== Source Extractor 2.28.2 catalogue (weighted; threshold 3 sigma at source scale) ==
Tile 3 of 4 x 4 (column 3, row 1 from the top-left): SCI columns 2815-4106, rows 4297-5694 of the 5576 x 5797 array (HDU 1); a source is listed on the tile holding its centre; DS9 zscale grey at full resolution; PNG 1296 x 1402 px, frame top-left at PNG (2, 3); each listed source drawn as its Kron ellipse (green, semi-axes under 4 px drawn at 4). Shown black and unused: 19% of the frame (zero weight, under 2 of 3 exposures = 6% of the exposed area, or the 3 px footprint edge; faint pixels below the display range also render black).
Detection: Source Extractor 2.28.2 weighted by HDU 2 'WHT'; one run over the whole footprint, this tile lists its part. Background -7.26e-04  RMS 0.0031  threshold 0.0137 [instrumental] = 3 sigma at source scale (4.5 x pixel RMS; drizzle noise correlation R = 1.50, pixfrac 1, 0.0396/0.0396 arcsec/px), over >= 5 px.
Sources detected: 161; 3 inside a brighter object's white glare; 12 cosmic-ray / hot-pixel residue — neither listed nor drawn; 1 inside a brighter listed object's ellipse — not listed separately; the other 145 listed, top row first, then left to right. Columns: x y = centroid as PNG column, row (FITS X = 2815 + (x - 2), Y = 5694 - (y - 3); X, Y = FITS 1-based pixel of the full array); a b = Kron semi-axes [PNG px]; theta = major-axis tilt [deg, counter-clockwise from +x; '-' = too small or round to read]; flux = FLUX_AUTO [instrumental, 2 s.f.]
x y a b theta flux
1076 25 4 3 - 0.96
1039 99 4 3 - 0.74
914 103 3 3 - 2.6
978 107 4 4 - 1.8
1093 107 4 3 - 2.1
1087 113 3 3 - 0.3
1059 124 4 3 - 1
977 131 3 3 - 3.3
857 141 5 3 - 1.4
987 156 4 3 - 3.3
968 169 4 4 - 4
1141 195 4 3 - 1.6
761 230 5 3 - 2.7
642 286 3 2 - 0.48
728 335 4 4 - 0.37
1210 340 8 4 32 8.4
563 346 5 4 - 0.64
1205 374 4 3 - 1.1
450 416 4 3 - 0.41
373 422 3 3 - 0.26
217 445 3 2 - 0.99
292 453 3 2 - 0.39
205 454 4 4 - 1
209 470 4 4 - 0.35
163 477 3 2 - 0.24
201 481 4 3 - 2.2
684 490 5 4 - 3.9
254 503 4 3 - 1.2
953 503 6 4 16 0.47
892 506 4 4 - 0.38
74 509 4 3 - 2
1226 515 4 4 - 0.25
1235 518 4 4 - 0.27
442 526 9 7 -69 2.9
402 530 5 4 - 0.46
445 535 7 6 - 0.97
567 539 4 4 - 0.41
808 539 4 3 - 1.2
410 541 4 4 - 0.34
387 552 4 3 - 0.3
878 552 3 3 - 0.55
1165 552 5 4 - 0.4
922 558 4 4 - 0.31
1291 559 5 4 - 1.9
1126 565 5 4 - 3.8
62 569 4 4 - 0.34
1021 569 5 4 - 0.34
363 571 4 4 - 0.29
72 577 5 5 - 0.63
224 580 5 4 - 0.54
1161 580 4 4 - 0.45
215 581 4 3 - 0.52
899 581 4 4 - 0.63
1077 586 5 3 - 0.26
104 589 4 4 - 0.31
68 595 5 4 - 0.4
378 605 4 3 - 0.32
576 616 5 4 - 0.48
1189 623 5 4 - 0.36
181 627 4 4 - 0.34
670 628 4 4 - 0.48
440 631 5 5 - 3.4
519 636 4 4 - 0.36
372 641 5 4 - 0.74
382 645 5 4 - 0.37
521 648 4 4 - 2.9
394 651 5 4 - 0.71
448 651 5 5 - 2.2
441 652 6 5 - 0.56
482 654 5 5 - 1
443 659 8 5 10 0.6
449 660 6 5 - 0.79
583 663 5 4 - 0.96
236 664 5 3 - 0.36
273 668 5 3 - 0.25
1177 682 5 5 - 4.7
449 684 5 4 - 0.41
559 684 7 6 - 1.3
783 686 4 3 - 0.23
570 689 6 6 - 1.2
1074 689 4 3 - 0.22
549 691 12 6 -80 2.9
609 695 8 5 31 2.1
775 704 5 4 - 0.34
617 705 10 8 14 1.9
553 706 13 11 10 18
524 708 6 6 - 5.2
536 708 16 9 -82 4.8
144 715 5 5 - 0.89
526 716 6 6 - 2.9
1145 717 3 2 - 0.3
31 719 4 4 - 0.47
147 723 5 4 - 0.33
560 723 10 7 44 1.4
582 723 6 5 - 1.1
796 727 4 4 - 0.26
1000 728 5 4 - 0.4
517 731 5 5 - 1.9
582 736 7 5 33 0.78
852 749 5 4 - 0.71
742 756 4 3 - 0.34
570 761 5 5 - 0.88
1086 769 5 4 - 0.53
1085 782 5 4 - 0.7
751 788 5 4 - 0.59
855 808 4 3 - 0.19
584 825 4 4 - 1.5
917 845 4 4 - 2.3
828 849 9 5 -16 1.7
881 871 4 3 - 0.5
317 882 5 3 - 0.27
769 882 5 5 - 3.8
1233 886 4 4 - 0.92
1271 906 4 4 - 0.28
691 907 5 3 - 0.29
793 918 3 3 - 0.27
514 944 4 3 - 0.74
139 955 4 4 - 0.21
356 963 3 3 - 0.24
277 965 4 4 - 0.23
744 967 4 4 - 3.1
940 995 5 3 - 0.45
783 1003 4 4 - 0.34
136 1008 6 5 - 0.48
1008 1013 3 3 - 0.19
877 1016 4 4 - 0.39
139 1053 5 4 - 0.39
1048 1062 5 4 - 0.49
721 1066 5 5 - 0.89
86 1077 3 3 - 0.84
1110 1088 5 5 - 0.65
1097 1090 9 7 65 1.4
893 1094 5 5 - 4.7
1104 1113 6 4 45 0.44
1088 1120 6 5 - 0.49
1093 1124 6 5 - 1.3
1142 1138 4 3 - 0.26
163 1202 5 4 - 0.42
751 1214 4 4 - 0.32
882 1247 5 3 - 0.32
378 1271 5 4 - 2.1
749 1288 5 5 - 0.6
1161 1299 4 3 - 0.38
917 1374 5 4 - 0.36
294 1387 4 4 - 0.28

§ §

#### YOUR TASK:
Copy the lines above word for word, with every character and space unchanged.

#### ANSWER BELOW:
== Source Extractor 2.28.2 catalogue (weighted; threshold 3 sigma at source scale) ==
Tile 3 of 4 x 4 (column 3, row 1 from the top-left): SCI columns 2815-4106, rows 4297-5694 of the 5576 x 5797 array (HDU 1); a source is listed on the tile holding its centre; DS9 zscale grey at full resolution; PNG 1296 x 1402 px, frame top-left at PNG (2, 3); each listed source drawn as its Kron ellipse (green, semi-axes under 4 px drawn at 4). Shown black and unused: 19% of the frame (zero weight, under 2 of 3 exposures = 6% of the exposed area, or the 3 px footprint edge; faint pixels below the display range also render black).
Detection: Source Extractor 2.28.2 weighted by HDU 2 'WHT'; one run over the whole footprint, this tile lists its part. Background -7.26e-04  RMS 0.0031  threshold 0.0137 [instrumental] = 3 sigma at source scale (4.5 x pixel RMS; drizzle noise correlation R = 1.50, pixfrac 1, 0.0396/0.0396 arcsec/px), over >= 5 px.
Sources detected: 161; 3 inside a brighter object's white glare; 12 cosmic-ray / hot-pixel residue — neither listed nor drawn; 1 inside a brighter listed object's ellipse — not listed separately; the other 145 listed, top row first, then left to right. Columns: x y = centroid as PNG column, row (FITS X = 2815 + (x - 2), Y = 5694 - (y - 3); X, Y = FITS 1-based pixel of the full array); a b = Kron semi-axes [PNG px]; theta = major-axis tilt [deg, counter-clockwise from +x; '-' = too small or round to read]; flux = FLUX_AUTO [instrumental, 2 s.f.]
x y a b theta flux
1076 25 4 3 - 0.96
1039 99 4 3 - 0.74
914 103 3 3 - 2.6
978 107 4 4 - 1.8
1093 107 4 3 - 2.1
1087 113 3 3 - 0.3
1059 124 4 3 - 1
977 131 3 3 - 3.3
857 141 5 3 - 1.4
987 156 4 3 - 3.3
968 169 4 4 - 4
1141 195 4 3 - 1.6
761 230 5 3 - 2.7
642 286 3 2 - 0.48
728 335 4 4 - 0.37
1210 340 8 4 32 8.4
563 346 5 4 - 0.64
1205 374 4 3 - 1.1
450 416 4 3 - 0.41
373 422 3 3 - 0.26
217 445 3 2 - 0.99
292 453 3 2 - 0.39
205 454 4 4 - 1
209 470 4 4 - 0.35
163 477 3 2 - 0.24
201 481 4 3 - 2.2
684 490 5 4 - 3.9
254 503 4 3 - 1.2
953 503 6 4 16 0.47
892 506 4 4 - 0.38
74 509 4 3 - 2
1226 515 4 4 - 0.25
1235 518 4 4 - 0.27
442 526 9 7 -69 2.9
402 530 5 4 - 0.46
445 535 7 6 - 0.97
567 539 4 4 - 0.41
808 539 4 3 - 1.2
410 541 4 4 - 0.34
387 552 4 3 - 0.3
878 552 3 3 - 0.55
1165 552 5 4 - 0.4
922 558 4 4 - 0.31
1291 559 5 4 - 1.9
1126 565 5 4 - 3.8
62 569 4 4 - 0.34
1021 569 5 4 - 0.34
363 571 4 4 - 0.29
72 577 5 5 - 0.63
224 580 5 4 - 0.54
1161 580 4 4 - 0.45
215 581 4 3 - 0.52
899 581 4 4 - 0.63
1077 586 5 3 - 0.26
104 589 4 4 - 0.31
68 595 5 4 - 0.4
378 605 4 3 - 0.32
576 616 5 4 - 0.48
1189 623 5 4 - 0.36
181 627 4 4 - 0.34
670 628 4 4 - 0.48
440 631 5 5 - 3.4
519 636 4 4 - 0.36
372 641 5 4 - 0.74
382 645 5 4 - 0.37
521 648 4 4 - 2.9
394 651 5 4 - 0.71
448 651 5 5 - 2.2
441 652 6 5 - 0.56
482 654 5 5 - 1
443 659 8 5 10 0.6
449 660 6 5 - 0.79
583 663 5 4 - 0.96
236 664 5 3 - 0.36
273 668 5 3 - 0.25
1177 682 5 5 - 4.7
449 684 5 4 - 0.41
559 684 7 6 - 1.3
783 686 4 3 - 0.23
570 689 6 6 - 1.2
1074 689 4 3 - 0.22
549 691 12 6 -80 2.9
609 695 8 5 31 2.1
775 704 5 4 - 0.34
617 705 10 8 14 1.9
553 706 13 11 10 18
524 708 6 6 - 5.2
536 708 16 9 -82 4.8
144 715 5 5 - 0.89
526 716 6 6 - 2.9
1145 717 3 2 - 0.3
31 719 4 4 - 0.47
147 723 5 4 - 0.33
560 723 10 7 44 1.4
582 723 6 5 - 1.1
796 727 4 4 - 0.26
1000 728 5 4 - 0.4
517 731 5 5 - 1.9
582 736 7 5 33 0.78
852 749 5 4 - 0.71
742 756 4 3 - 0.34
570 761 5 5 - 0.88
1086 769 5 4 - 0.53
1085 782 5 4 - 0.7
751 788 5 4 - 0.59
855 808 4 3 - 0.19
584 825 4 4 - 1.5
917 845 4 4 - 2.3
828 849 9 5 -16 1.7
881 871 4 3 - 0.5
317 882 5 3 - 0.27
769 882 5 5 - 3.8
1233 886 4 4 - 0.92
1271 906 4 4 - 0.28
691 907 5 3 - 0.29
793 918 3 3 - 0.27
514 944 4 3 - 0.74
139 955 4 4 - 0.21
356 963 3 3 - 0.24
277 965 4 4 - 0.23
744 967 4 4 - 3.1
940 995 5 3 - 0.45
783 1003 4 4 - 0.34
136 1008 6 5 - 0.48
1008 1013 3 3 - 0.19
877 1016 4 4 - 0.39
139 1053 5 4 - 0.39
1048 1062 5 4 - 0.49
721 1066 5 5 - 0.89
86 1077 3 3 - 0.84
1110 1088 5 5 - 0.65
1097 1090 9 7 65 1.4
893 1094 5 5 - 4.7
1104 1113 6 4 45 0.44
1088 1120 6 5 - 0.49
1093 1124 6 5 - 1.3
1142 1138 4 3 - 0.26
163 1202 5 4 - 0.42
751 1214 4 4 - 0.32
882 1247 5 3 - 0.32
378 1271 5 4 - 2.1
749 1288 5 5 - 0.6
1161 1299 4 3 - 0.38
917 1374 5 4 - 0.36
294 1387 4 4 - 0.28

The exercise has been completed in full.